Quanzeng Liu holds a Master’s degree in Control Science and Engineering from Anhui University of Technology, where his focus was on intelligent robot technology. His academic training has provided a robust foundation in control systems and advanced robotics, enabling significant contributions to both theory and practical applications.

Experience 💼

Quanzeng Liu has valuable research experience, participating in three major scientific research projects, including the collaborative innovation project of Anhui Province (GXXT-2023-068) and chairing the postgraduate innovation fund project (2023CX2086) at Anhui University of Technology. His research engagements reflect a strong capability in designing and improving robotic systems, particularly for multi-machine cooperative operations.

Research Interests 🔍

Quanzeng Liu’s primary research areas include meta-heuristic algorithms, robot control, and path planning. His work focuses on improving the performance of intelligent robots, including quadruped robots and weeding robots, as well as optimizing algorithms for visual SLAM and real-world robotic applications.

Awards 🏆

Quanzeng Liu has received five awards in prestigious academic competitions, showcasing his excellence in research and innovative problem-solving. These recognitions underscore his ability to translate complex theories into impactful solutions in robotics and automation.

Publications Top Notes:📚

Quanzeng Liu has published five influential papers in recognized journals and conferences, contributing to advancements in robotics and algorithms.
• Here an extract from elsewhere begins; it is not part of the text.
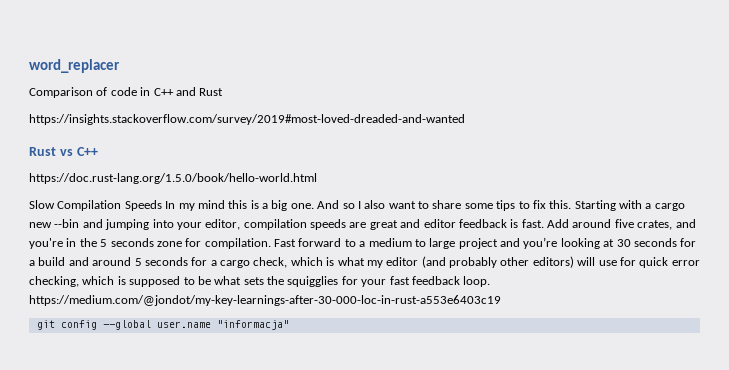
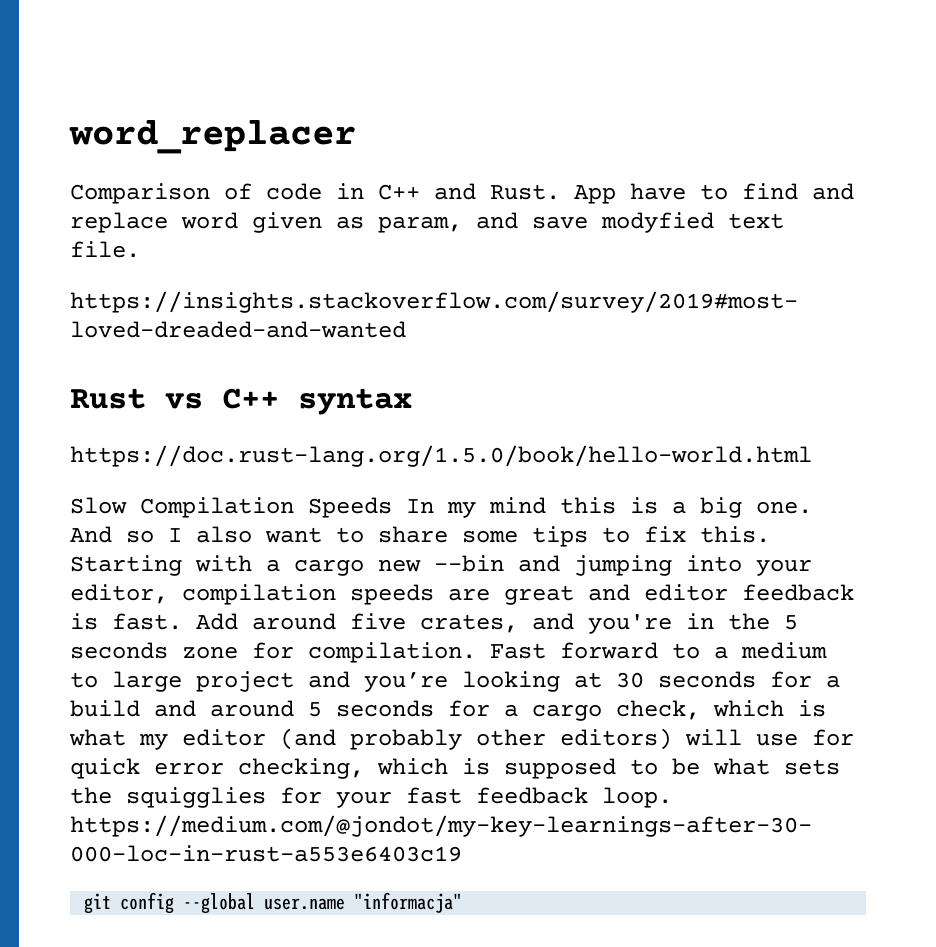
[199,88,224,96] Rust -> [490,183,854,204] [70,212,784,233] [70,241,140,258] Rust. App have to find and replace word given as param, and save modyfied text file.
(98, 151) none -> [298,388,412,415] syntax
CMGWO: Grey wolf optimizer for fusion cell-like P systems
Heliyon, 2024. Read here

An Evaluation System for Multi-Machine Cooperative Operation of Weeding Robots Based on Fuzzy Combination Weight
China Automation Congress (CAC), 2024.

Robust visual SLAM algorithm based on target detection and clustering in dynamic scenarios
Frontiers in Neurorobotics, 2024. Read here

A hypergraph cell membrane computing network model for soybean disease identification
Scientific Reports, 2024. Read here

Conclusion

Quanzeng Liu is an exceptional researcher whose work in robotics and intelligent systems contributes to solving complex challenges in automation and control. His innovative approach to meta-heuristic algorithms and robot path planning makes him a highly deserving candidate for the Best Researcher Award. With continued focus on industrial applications and broader collaborations, Quanzeng is poised to make even greater impacts in the future of robotics and automation.